Après un temps, il ajouta :


... Vous savez que le gouvernement français a voté quarante millions pour le ravitaillement de la population du Nord.


M. Gibert répondit :


— Nous en sommes très heureux, le ravitaillement américain fonctionne d’ailleurs régulièrement ici, mais il y a un point qui m’inquiète : c’est l’alimentation de la ville en pommes de terre

— Cependant la récolte a été très bonne cette année, dit l’Empereur. Il est vrai que nous sommes dans un pays fort riche, mais dont le sol ne convient pas bien à la culture de la pomme de terre, qui n’aime pas les terrains sablonneux. En Allemagne nous avons trouvé le moyen de conserver la pomme de terre ; nous la coupons en flocons que nous desséchons, nous évitons ainsi la pourriture. En France on devrait suivre cet exemple, et les pays sablonneux pourraient aussi en fournir aux régions qui n’en fournissent pis.

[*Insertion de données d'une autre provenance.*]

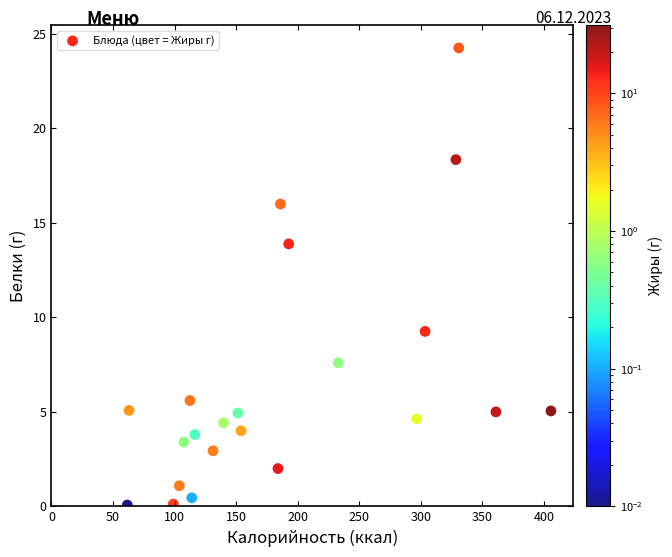

What is the range of Y values (max minus min)?

24.3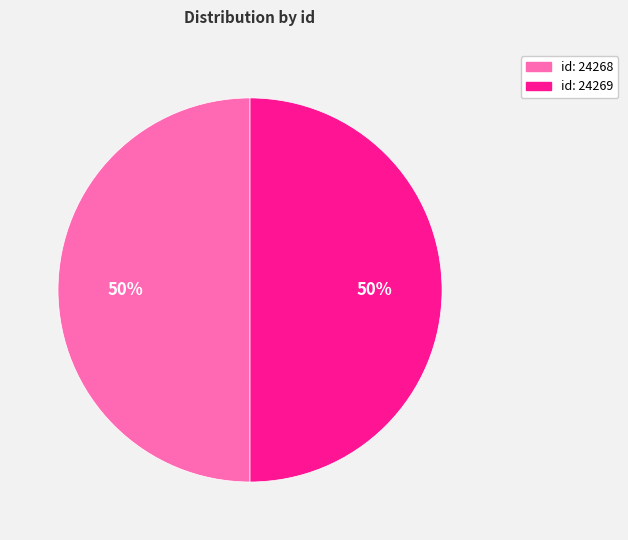

To the nearest percent, what is the average slice percentage?

50%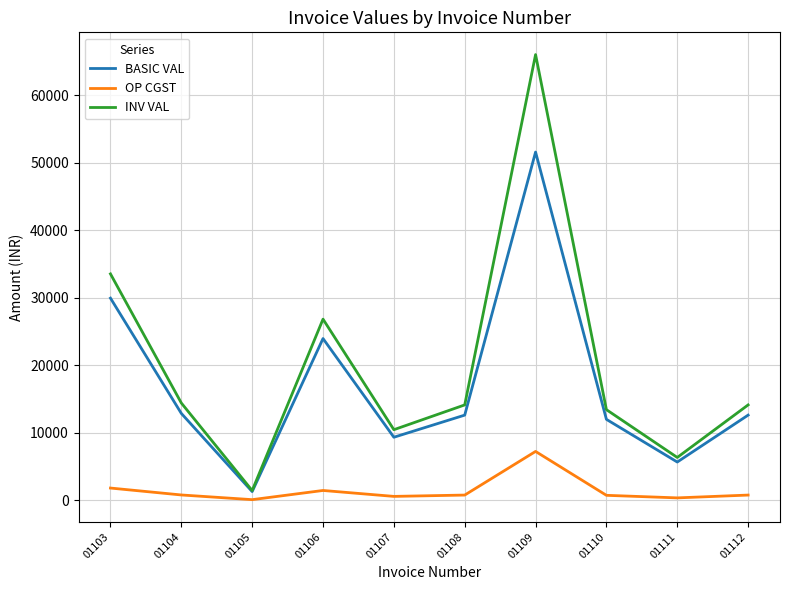

At which category is the sum across all series the highest?

01109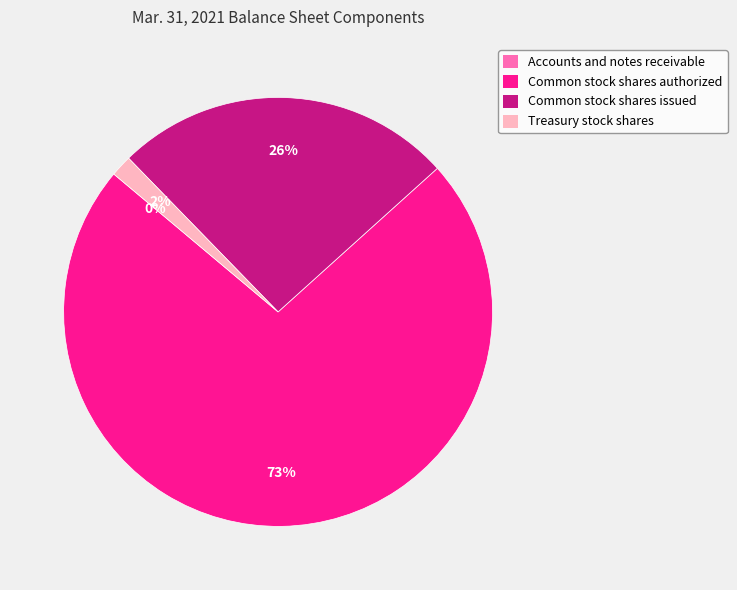

To the nearest percent, what is the average slice percentage?

25%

Après quelques instants de silence, il reprit d’un air affecté :


— Vous savez qu’il se livre actuellement en Champagne des combats extrêmement meurtriers... Mais le gouvernement français commence à se rendre compte de la situation, car il vient de flanquer Delcassé à la porte (sic). Vous verrez que les Anglais conserveront Calais et en feront une province...

— Sire, réplique vivement M. Gibert, tous leur prêtez assurément des sentiments qu’ils n’ont pas.